(Invited) In Situ Stress and Nanogravimetric Measurements during Underpotential Deposition

The underpotential deposition (UPD) of metals onto foreign metal substrates involves monolayer or submonolayer formation at potentials that are positive of the reversible electrodeposition of the bulk metal. UPD is particularly important to the understanding of electrodeposition where processes in the UPD region can be expected to influence the growth and subsequent properties of bulk thin films. In electrocatalysis, sub-monolayers of metals such as Bi, Pb, and Tl on noble metal surfaces have shown enhanced catalytic activity for a variety of electroreduction processes. Modified catalytic activity has also been observed for Pd and Pt overlayers consisting of a few monolayers. For this reason UPD processes are being examined by a variety of in situ techniques, including wafer curvature, in order to better understand the relationship between the structure of the UPD adlayers and the electrocatalytic activity. Changes in surface stress can be measured by monitoring the curvature of a wafer or cantilever while in solution and under potential control. Surface stresses on the order of 0.01 N/m can be resolved, sufficient to study the adsorption of molecular monolayers onto the electrode surface.

Equation (1) quantifies the change in surface stress associated with epitaxial overlayer growth¹,

                            ΔF = Δf_o + Δf_pzc + Δh + Σ_coht_f                                      (1)

where Δf_o is the intrinsic surface stress difference between the overlayer and the substrate, Δf_pzc is an electrocapillary term that reflects the change in capacitance and potential of zero charge (pzc) associated with changing the surface from the substrate metal to the overlayer metal, Δh is the interface stress, and ΔΣ_coht_f is the product of the coherency stress and the film thickness. For sub-monolayers, Eqn. (1) may also contain an additional term that captures the contribution of the compressive strain due to island size effects². Although the misfit term in Eqn. (1) is often assumed to dictate the overall change in surface stress, this is not always the case. The upd of Al and Cu onto Au are clear examples where the stress change is compressive even though the lattice misfit is positive. In some cases, pseudomorphic film growth of several monolayers allows the coherency term to be distinguished from the interfacial terms, which are independent of film thickness. Measurements of this type have been made for the electrodeposition of Pd onto (111)-textured Au³, and have resulted in estimates of Δh for the Pd-Au interface to be about -1.2 N/m. This is similar in both sign and magnitude to values reported for Ag-Cu⁴.

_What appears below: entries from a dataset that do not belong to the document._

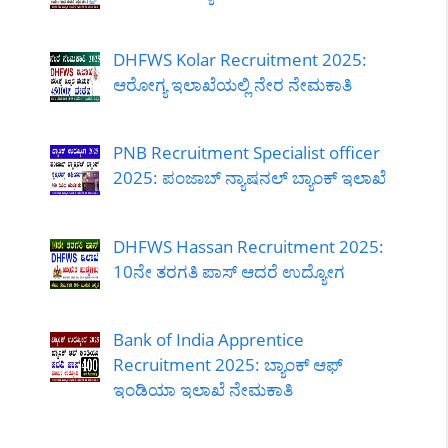
DHFWS Kolar Recruitment 2025:
ಆರೋಗ್ಯ ಇಲಾಖೆಯಲ್ಲಿ ನೇರ ನೇಮಕಾತಿ
PNB Recruitment Specialist officer
2025: ಪಂಜಾಬ್ ನ್ಯಾಷನಲ್ ಬ್ಯಾಂಕ್ ಇಲಾಖೆ
DHFWS Hassan Recruitment 2025:
10ನೇ ತರಗತಿ ಪಾಸ್ ಆದರೆ ಉದ್ಯೋಗ
Bank of India Apprentice
Recruitment 2025: ಬ್ಯಾಂಕ್ ಆಫ್
ಇಂಡಿಯಾ ಇಲಾಖೆ ನೇಮಕಾತಿ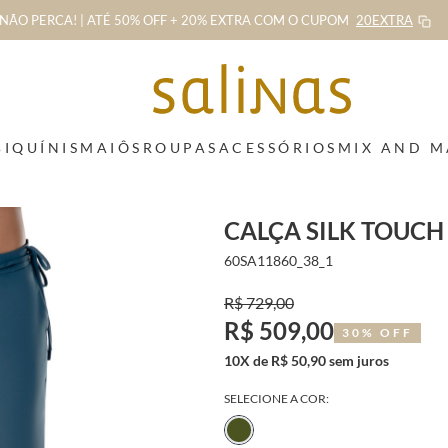
NÃO PERCA! | ATÉ 50% OFF + 20% EXTRA
COM O CUPOM
20EXTRA
BIQUÍNIS
MAIÔS
ROUPAS
ACESSÓRIOS
MIX AND 
CALÇA SILK TOUCH
60SA11860_38_1
R$ 729,00
R$ 509,00
30% OFF
10X de R$ 50,90 sem juros
SELECIONE A COR: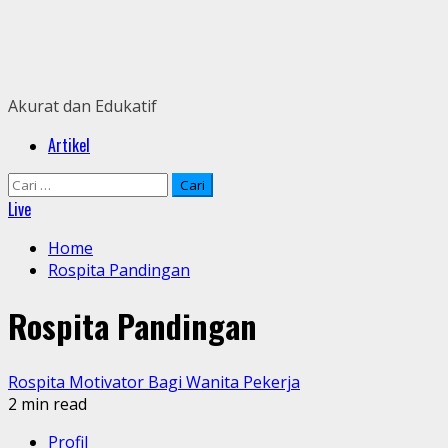
Skip
to
content
Akurat dan Edukatif
Primary
Artikel
Menu
Cari
untuk:
Live
Home
Rospita Pandingan
Rospita Pandingan
Rospita Motivator Bagi Wanita Pekerja
2 min read
Profil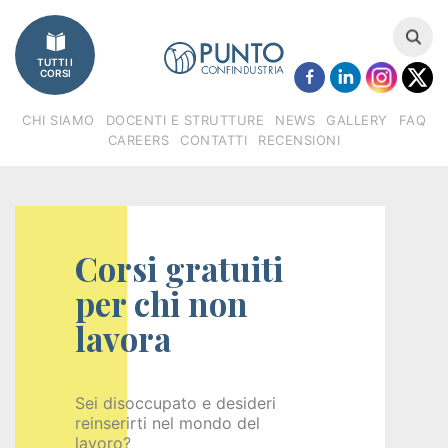
Imprese
TUTTI I
Catalogo
CORSI
corsi
CHI SIAMO
DOCENTI E STRUTTURE
NEWS
GALLERY
FAQ
CAREERS
CONTATTI
RECENSIONI
Finanziamenti
Regione
Veneto
Corsi gratuiti
(FSE)
per chi non
lavora
Fondimpresa
Fondirigenti
Sei disoccupato e desideri
reinserirti nel mondo del
Apprendistato
lavoro?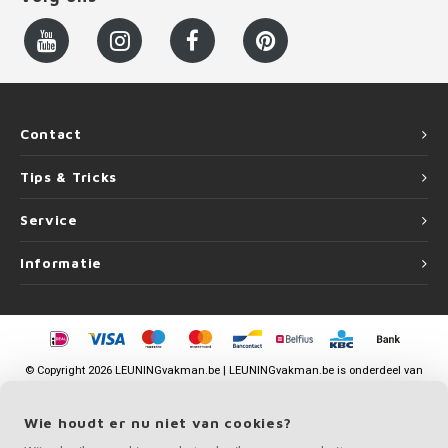
Contact
Tips & Tricks
Service
Informatie
©
Copyright
2026 LEUNINGvakman.be | LEUNINGvakman.be is onderdeel van
Roca Online BV
Wie houdt er nu niet van cookies?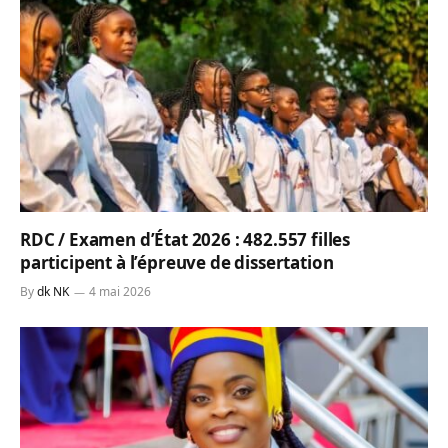
RDC / Examen d’État 2026 : 482.557 filles
participent à l’épreuve de dissertation
By
dk NK
4 mai 2026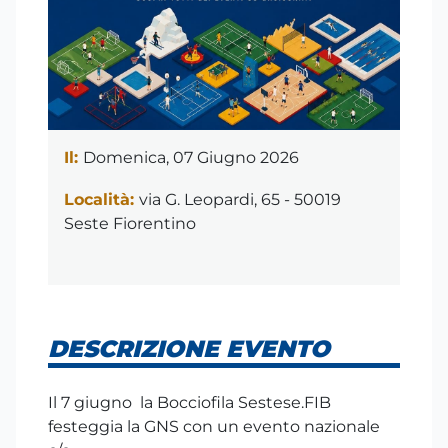
Il:
Domenica, 07 Giugno 2026
Località:
via G. Leopardi, 65 - 50019
Seste Fiorentino
DESCRIZIONE EVENTO
Il 7 giugno la Bocciofila Sestese.FIB
festeggia la GNS con un evento nazionale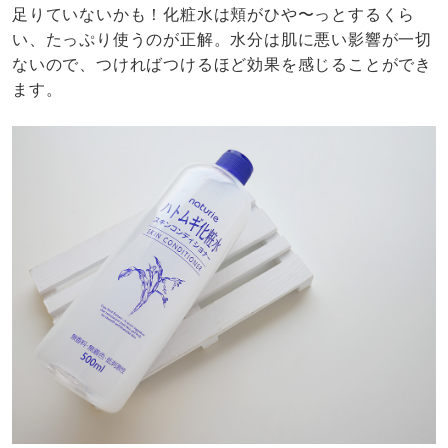
足りていないかも！化粧水は頬がひや〜っとするくら
い、たっぷり使うのが正解。水分は肌に悪い影響が一切
ないので、つければつけるほど効果を感じることができ
ます。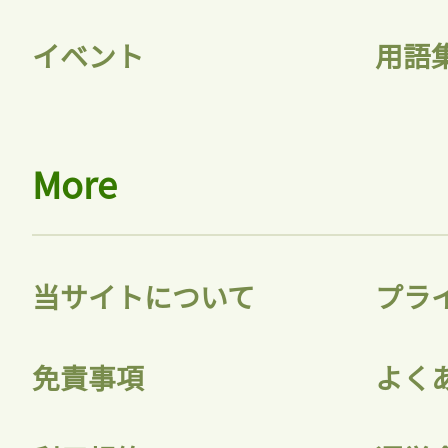
イベント
用語
More
当サイトについて
プラ
免責事項
よく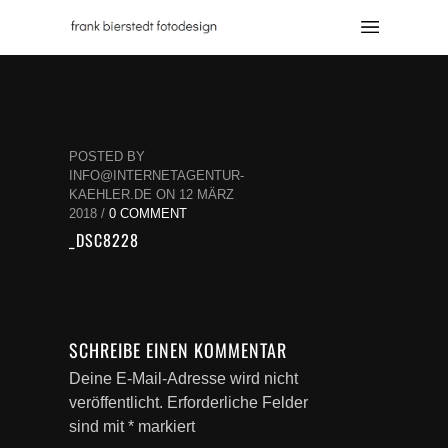
POSTED BY
INFO@INTERNETAGENTUR-
KAEHLER.DE ON 12 MÄRZ
2018 /
0 COMMENT
_DSC8228
SCHREIBE EINEN KOMMENTAR
Deine E-Mail-Adresse wird nicht
veröffentlicht.
Erforderliche Felder
sind mit
*
markiert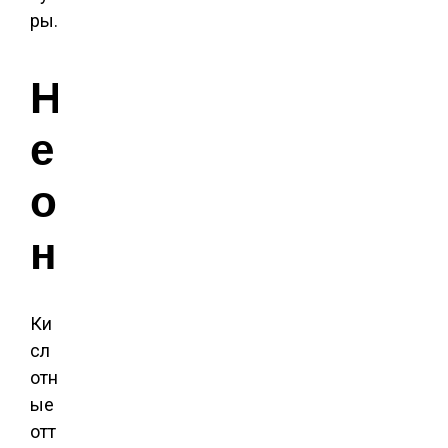
ры.
Н
е
о
н
Ки
сл
отн
ые
отт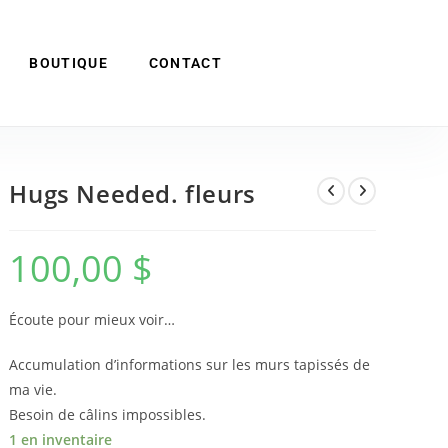
BOUTIQUE
CONTACT
Hugs Needed. fleurs
100,00
$
Écoute pour mieux voir…
Accumulation d’informations sur les murs tapissés de
ma vie.
Besoin de câlins impossibles.
1 en inventaire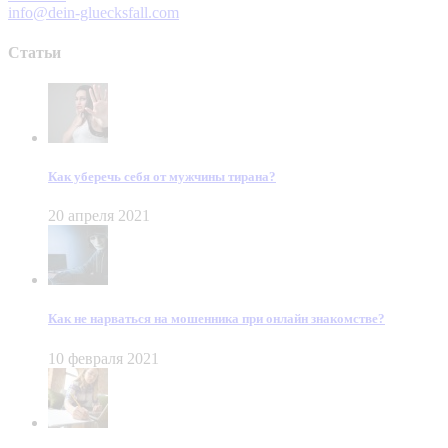
info@dein-gluecksfall.com
Статьи
Как уберечь себя от мужчины тирана?
20 апреля 2021
Как не нарваться на мошенника при онлайн знакомстве?
10 февраля 2021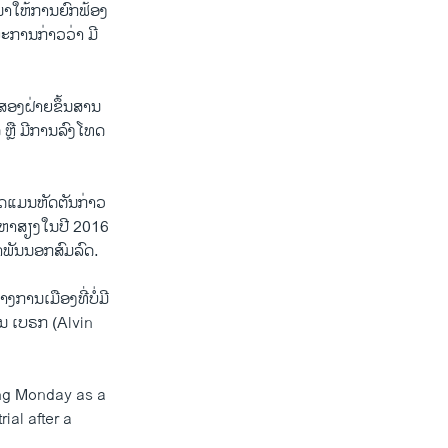
ນາໃຫ້ການຍົກຟ້ອງ
ະການກ່າວວ່າ ມີ
ສອງຝ່າຍຂຶ້ນສານ
ິດ ຫຼື ມີການລົງໂທດ
ຂດແມນຫັດຕັນກ່າວ
າຫາສຽງໃນປີ 2016
ໍາພັນນອກສົມລົດ.
າງການເມືອງທີ່ບໍ່ມີ
ວິນ ເບຣກ (Alvin
ng Monday as a
ial after a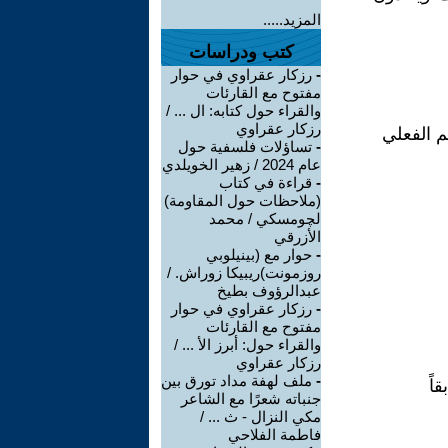
المزيد.....
كتب ودراسات
-
رزكار عقراوي في حوار
مفتوح مع القارئات
والقراء حول كتابه: ال ... /
رزكار عقراوي
م الفعلي
-
تساؤلات فلسفية حول
عام 2024 / زهير الخويلدي
-
قراءة في كتاب
(ملاحظات حول المقاومة)
لچومسكي / محمد
الأزرقي
-
حوار مع (بينيلوبي
روزمونت)ريبيكا زوراش. /
عبدالرؤوف بطيخ
-
رزكار عقراوي في حوار
مفتوح مع القارئات
والقراء حول: أبرز الأ ... /
رزكار عقراوي
-
ملف لهفة مداد تورق بين
اً
جنباته شعرًا مع الشاعر
مكي النزال - ث ... /
فاطمة الفلاحي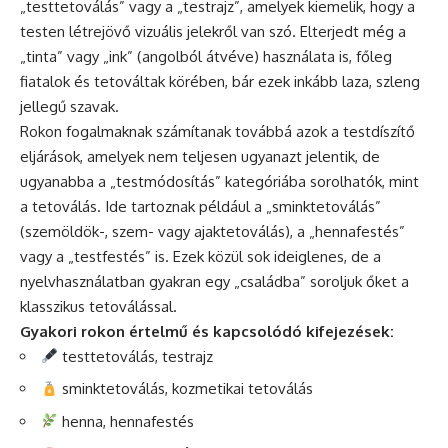
„testtetoválás” vagy a „testrajz”, amelyek kiemelik, hogy a
testen létrejövő vizuális jelekről van szó. Elterjedt még a
„tinta” vagy „ink” (angolból átvéve) használata is, főleg
fiatalok és tetováltak körében, bár ezek inkább laza, szleng
jellegű szavak.
Rokon fogalmaknak számítanak továbbá azok a testdíszítő
eljárások, amelyek nem teljesen ugyanazt jelentik, de
ugyanabba a „testmódosítás” kategóriába sorolhatók, mint
a tetoválás. Ide tartoznak például a „sminktetoválás”
(szemöldök-, szem- vagy ajaktetoválás), a „hennafestés”
vagy a „testfestés” is. Ezek közül sok ideiglenes, de a
nyelvhasználatban gyakran egy „családba” soroljuk őket a
klasszikus tetoválással.
Gyakori rokon értelmű és kapcsolódó kifejezések:
testtetoválás, testrajz
sminktetoválás, kozmetikai tetoválás
henna, hennafestés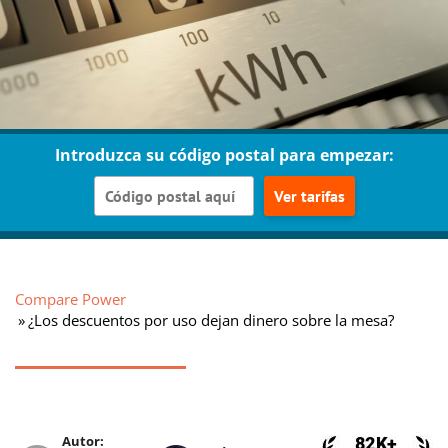
Introduzca su código postal para empezar:
Ver tarifas
Compare Power
¿Los descuentos por uso dejan dinero sobre la mesa?
Autor: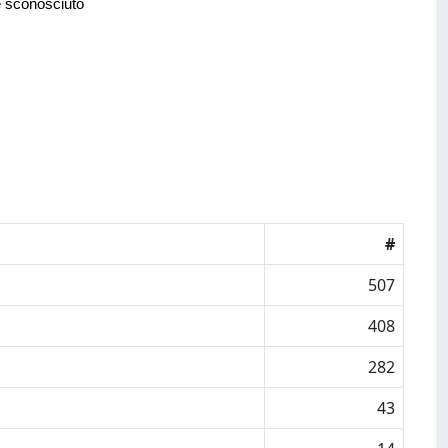
e sconosciuto
#
507
408
282
43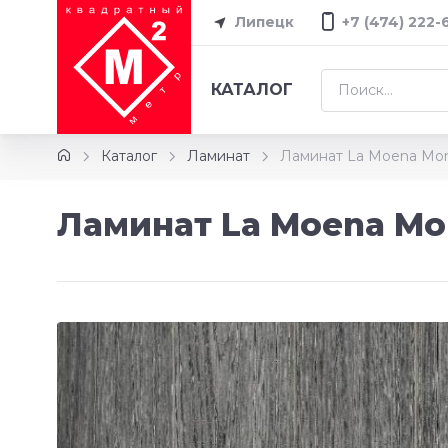
Липецк
+7 (474) 222-
КАТАЛОГ
Каталог
Ламинат
Ламинат La Moena Mont
Ламинат La Moena Mon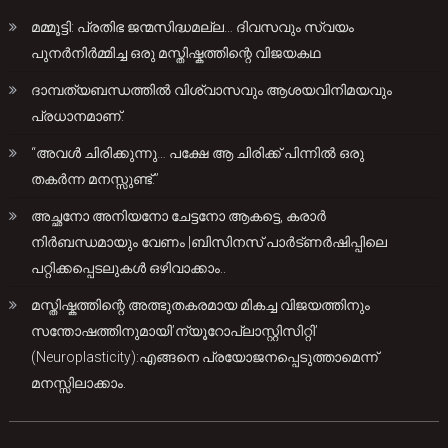
മമ്മൂട്ടി: പ്രതിഭ ജന്മസിദ്ധമല്ല… ദിവസവും സ്വയം
പുനർനിർമ്മിച്ച ഒരു മസ്തിഷ്കത്തിന്റെ വിജയകഥ
ദാമ്പത്യബന്ധത്തിൽ വിശ്വാസവും ആശയവിനിമയവും
പ്രധാനമാണ്.
“അവൾ ചിരിക്കുന്നു… പക്ഷേ ആ ചിരിക്ക് പിന്നിൽ ഒരു
തകർന്ന മനസ്സുണ്ട്.”
അച്ഛനോ അനിയനോ ചേട്ടനോ ആകട്ടെ, കരാർ
നിർബന്ധമായും വേണം |ബിസിനസ് പാർട്ണർഷിപ്പിലെ
പറ്റിക്കപ്പെടലുകൾ ഒഴിവാക്കാം..
മസ്തിഷ്കത്തിന്റെ അത്ഭുതകരമായ മികച്ച വിജയത്തിനും
സന്തോഷത്തിനുമായി’ന്യൂറോപ്ലാസ്റ്റിസിറ്റി’
(Neuroplasticity):എങ്ങനെ പ്രയോജനപ്പെടുത്താമെന്ന്
മനസ്സിലാക്കാം.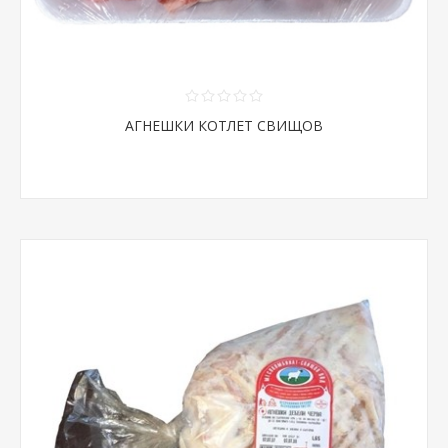
АГНЕШКИ КОТЛЕТ СВИЩОВ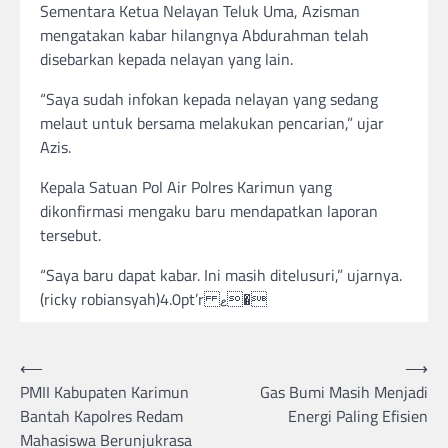
Sementara Ketua Nelayan Teluk Uma, Azisman
mengatakan kabar hilangnya Abdurahman telah
disebarkan kepada nelayan yang lain.
“Saya sudah infokan kepada nelayan yang sedang
melaut untuk bersama melakukan pencarian,” ujar
Azis.
Kepala Satuan Pol Air Polres Karimun yang
dikonfirmasi mengaku baru mendapatkan laporan
tersebut.
“Saya baru dapat kabar. Ini masih ditelusuri,” ujarnya.
(ricky robiansyah)4.0pt’r ޱ�
Post
⟵
⟶
PMII Kabupaten Karimun
Gas Bumi Masih Menjadi
navigation
Bantah Kapolres Redam
Energi Paling Efisien
Mahasiswa Berunjukrasa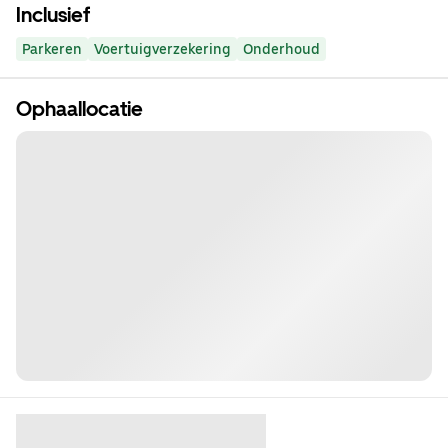
Inclusief
Parkeren
Voertuigverzekering
Onderhoud
Ophaallocatie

This talk will examine the surface stress changes associated with underpotential deposition, paying particular attention to the interfacial contributions, in addition to that associated with lattice misfit.

References

1.  T. Trimble, L. Tang, N. Vasiljevic, N. Dimitrov, M. van Schilfgaarde, C. Friesen, C.V. Thompson, S.C. Seel, J.A. Floro, K. Sieradzki, Phys. Rev. Let. 95, 166106 (2005).

2.   S.-E. Bae, D. Gokcen, P. Liu, P. Mohammadi, S. R. Brankovic, Electrocatal. 3, 203 (2012).

3.   G. R. Stafford, and U. Bertocci, J. Phys. Chem. C, 113 (1), 261 (2009).

4.   A. L. Shull and F. Spaepen, J. Appl. Phys. 80, 6243 (1996).